Keystone project to make a comeback?

Last week President Obama killed the Keystone Pipeline project, a project that would decrease our dependency on oil from the always volatile Middle East and create thousands of jobs. It seems as though the GOP is not content with Mr. Obama’s decision. The Washington Examiner has the story:

President Obama’s decision last week to deny a permit for a Canadian pipeline that would run all the way to Texas helped solidify his support among environmental groups. But it pits the president against congressional Republicans who are all but certain to use the Keystone XL pipeline as a bargaining chip in this week’s negotiations over extending a payroll tax cut and unemployment insurance.

“This is a wonderful talking point for Republicans,” said Jerry Taylor, a federal energy and environmental policy scholar with the Cato Institute, a libertarian think tank. “They will argue that the high gasoline prices Americans have been paying are something one can blame on the president. And they will argue that high unemployment rates are due to this.”

Neither argument is entirely true, Taylor said, but Republicans can still use them to back Obama into a corner over the pipeline project, which would carry oil from the tar sands of Alberta, Canada, through a 36-inch pipe to oil refineries along the Gulf Coast.

In denying the pipeline’s permit last week, Obama said he wasn’t ruling on the merits of the project. Instead, the president said the 60-day deadline Republicans set for a decision didn’t give the administration enough time to adequately study the project.

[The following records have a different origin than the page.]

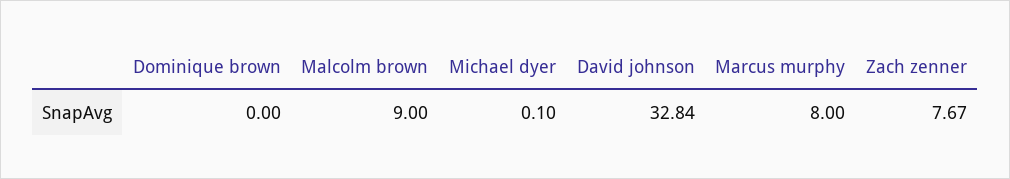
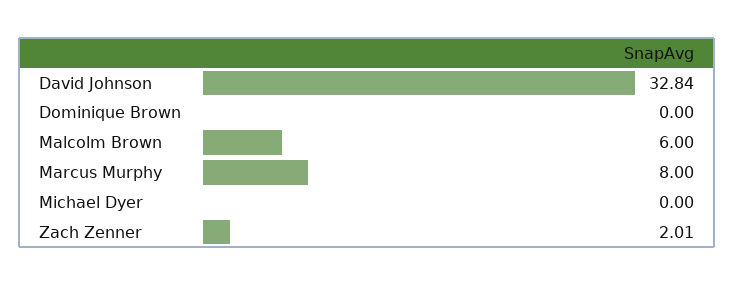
  {
    "Dominique brown": 0,
-   "Malcolm brown": 9,
+   "Malcolm brown": 6,
-   "Michael dyer": 0.1,
+   "Michael dyer": 0,
    "David johnson": 32.84,
    "Marcus murphy": 8,
-   "Zach zenner": 7.67
+   "Zach zenner": 2.01
  }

That rejection didn’t just anger Republicans. Democratic lawmakers and labor unions also support the pipeline because it would create badly needed jobs.

“The bipartisan support for the Keystone pipeline is one of the reasons we will continue to fight for this common sense jobs issue,” Michael Steel, spokesman for House Speaker John Boehner, R-Ohio, told The Washington Examiner.

Among the Democratic lawmakers backing the Keystone project is Rep. Nick Rahall of West Virginia.

“I want the project to go forward,” Rahall told The Examiner. “I think we need it for our energy security and for jobs for America.”

The president, Rahall said, “is obviously walking a tightrope here, with the environmental community. Part of it is an anti-fossil fuel attitude.”

The pressure on Obama to reverse course on Keystone will be intense, but few believe he will change his mind before the November election, said Democratic strategist Brendan Daly, a former top Democratic House aide.

The GOP’s biggest weapon in the fight for Keystone is the upcoming negotiations over extending a 2 percent reduction in the payroll taxes paid by 160 million working Americans. Republicans are likely to attach a pipeline permit measure to the legislation extending that tax cut.

Congressional Republicans in December agreed to extend the payroll tax cut through February, when it will end unless Congress agrees to another extension. They also will consider extending unemployment benefits and Medicare payments to doctors through the rest of the year.

Republicans also haven’t ruled out trying to strip Obama of his authority to approve the permit and transfer it instead to the Federal Energy Regulatory Commission.

Sen. John Hoeven, R-N.D., is writing a separate bill that would give Congress the sole authority to grant or deny transcontinental pipeline permits, including Keystone’s.

The House is scheduled to hold hearings on their Keystone legislation next week.

“We are absolutely committed … to keep the Keystone XL pipeline on the front burner,” said House Energy and Commerce Committee Chairman Fred Upton, R-Mich.

Mr. Obama succeeded in ticking off the entire country by rejecting the Keystone project. Hopefully, with enough pressure, he will put politics aside and make a decision that’s best for this country, not just his re-election bid.